## Items stored from a collection
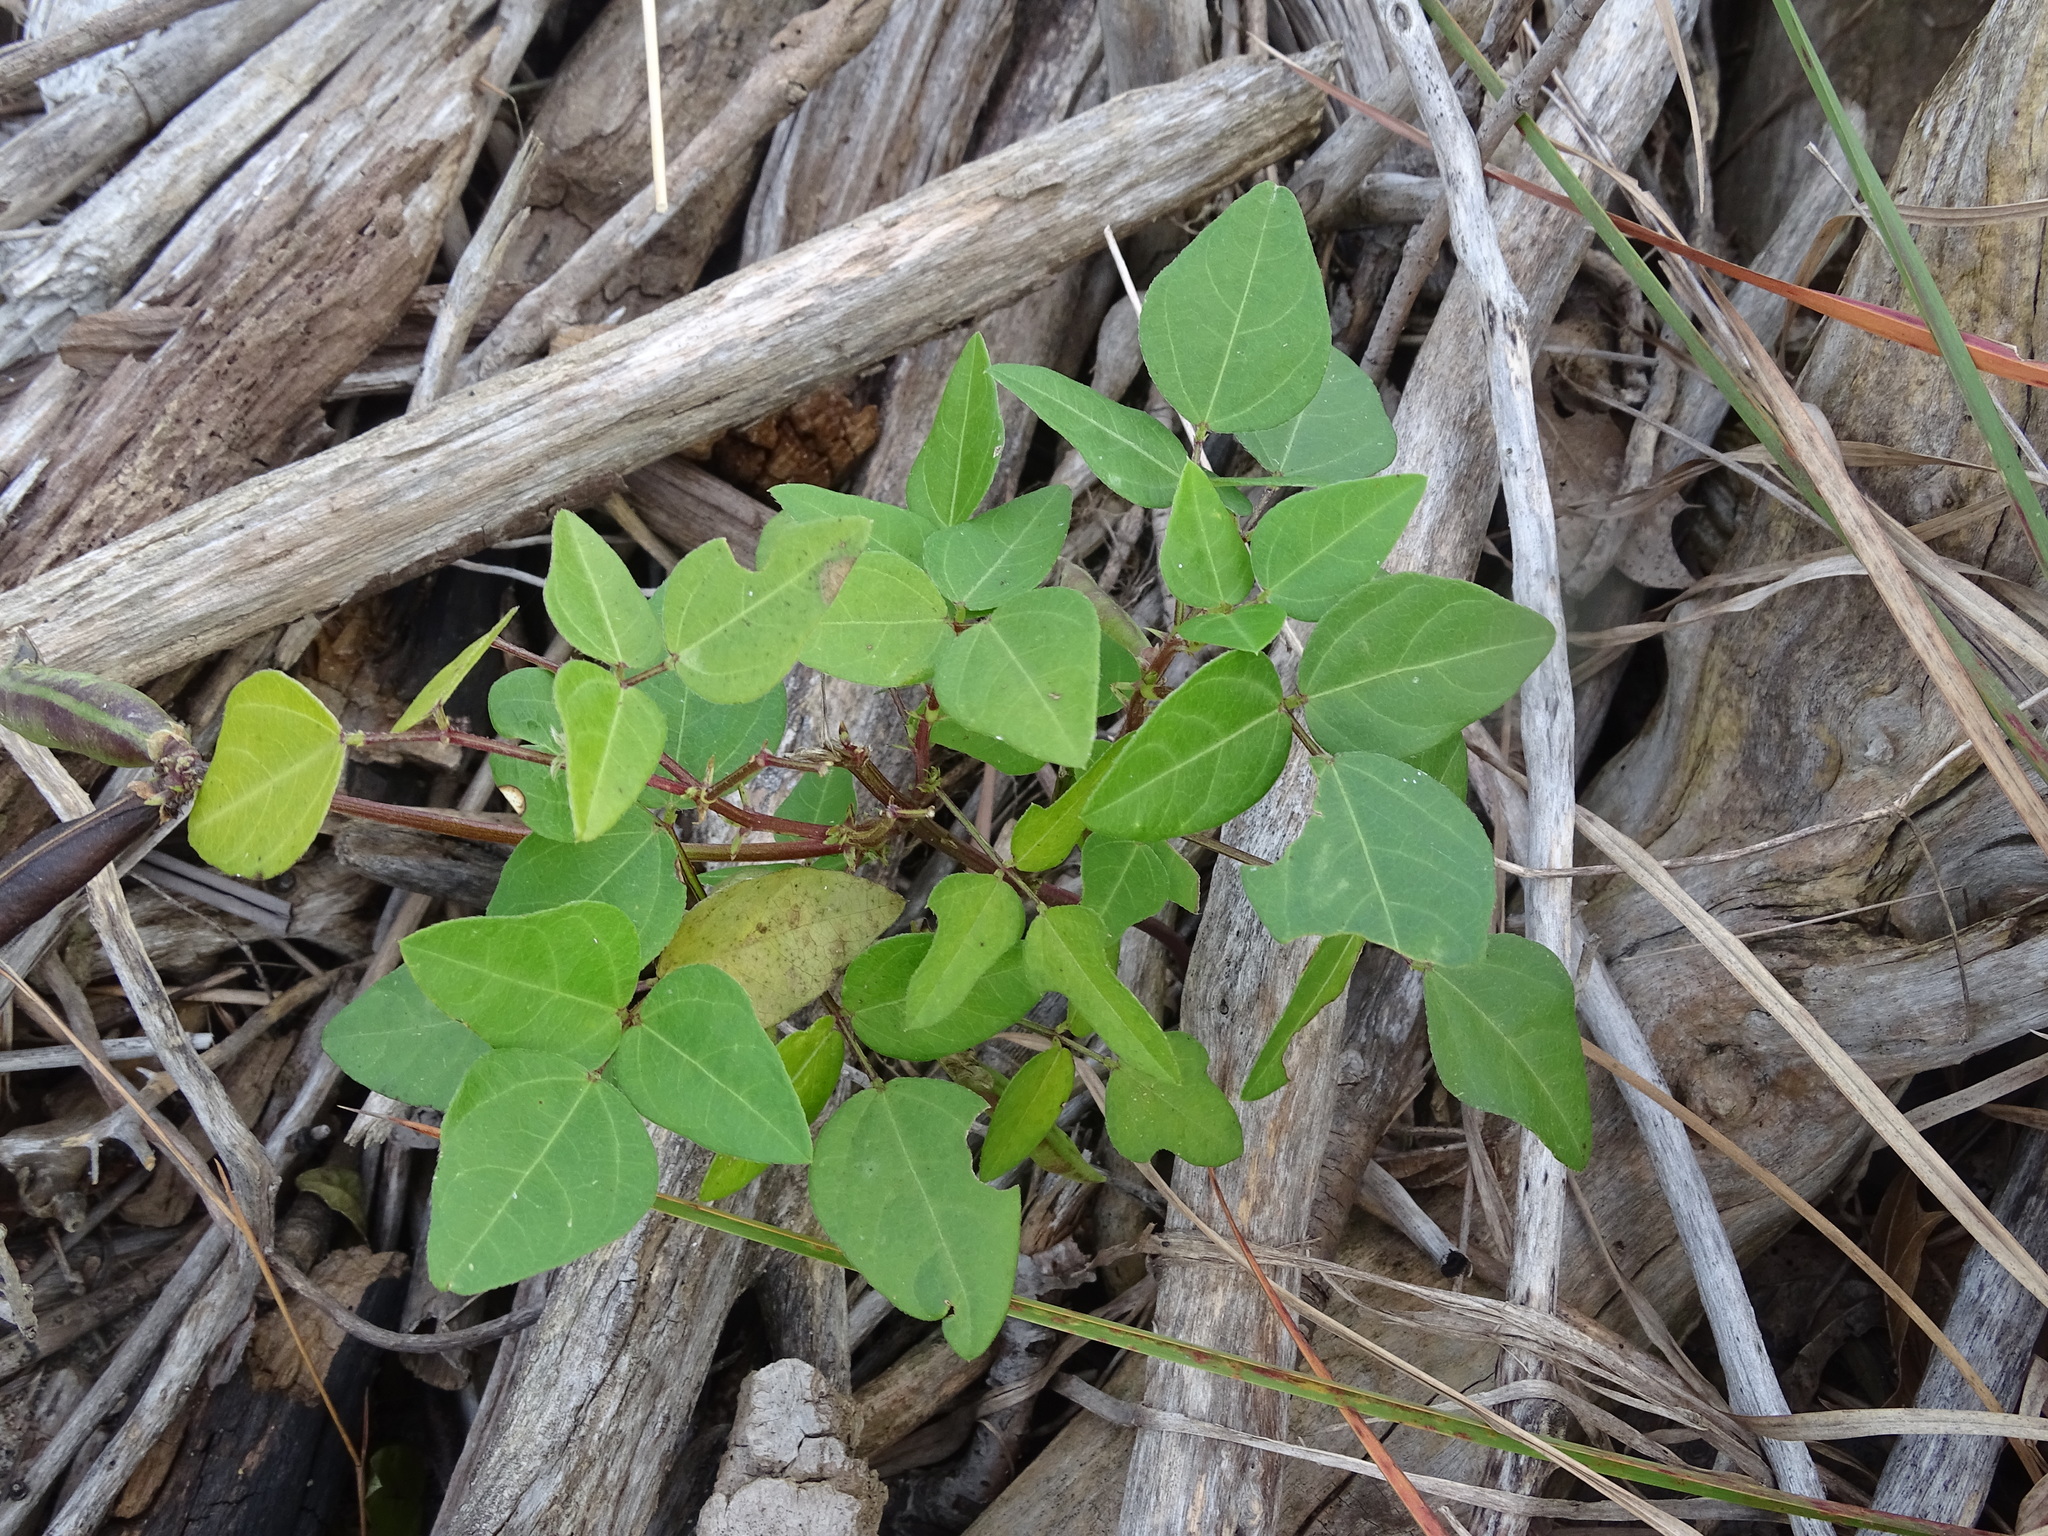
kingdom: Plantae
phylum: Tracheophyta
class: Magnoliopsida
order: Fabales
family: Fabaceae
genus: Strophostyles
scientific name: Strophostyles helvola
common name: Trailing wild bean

...

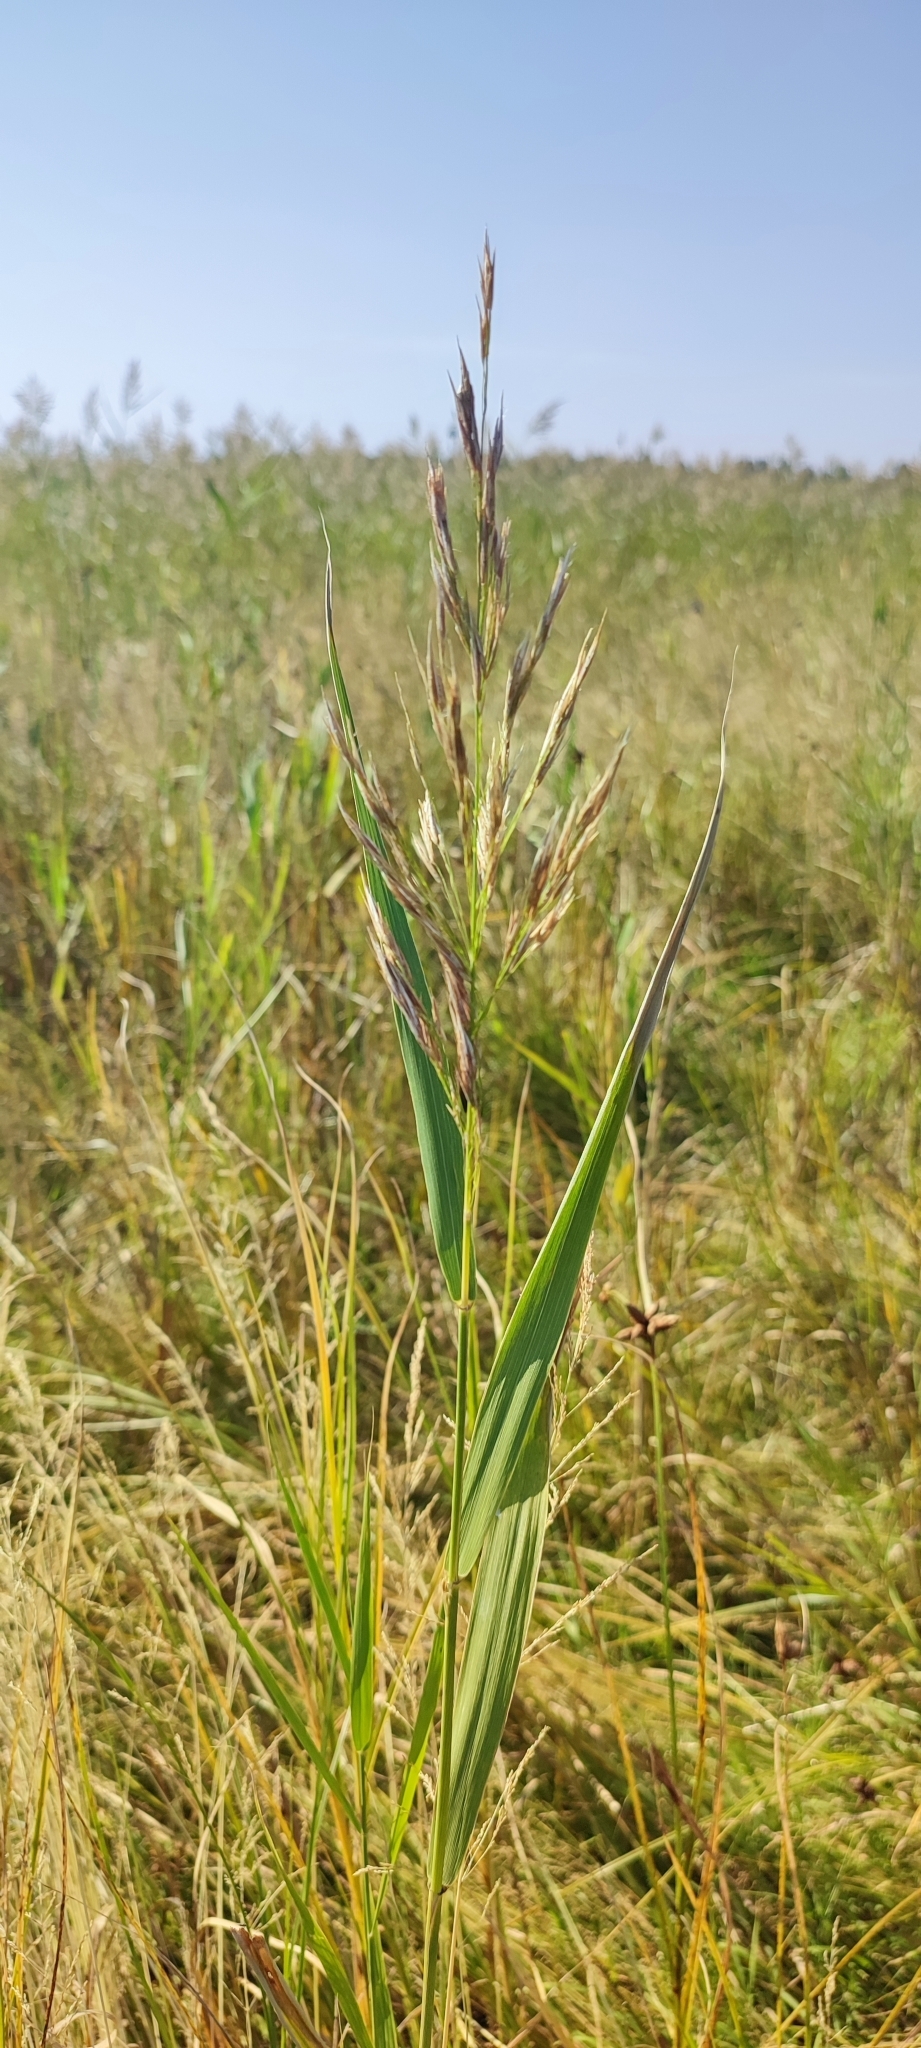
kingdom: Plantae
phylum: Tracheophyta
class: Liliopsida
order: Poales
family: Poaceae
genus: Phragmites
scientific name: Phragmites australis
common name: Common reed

## AIM
Convert the part of the data that opens with the line containing "class: Liliopsida" and closes with the line containing "common name: Common reed" into a JSON list of strings, one string per line, with both end lines included and blank lines left out.

## ANSWER TO THIS TASK
[
  "class: Liliopsida",
  "order: Poales",
  "family: Poaceae",
  "genus: Phragmites",
  "scientific name: Phragmites australis",
  "common name: Common reed"
]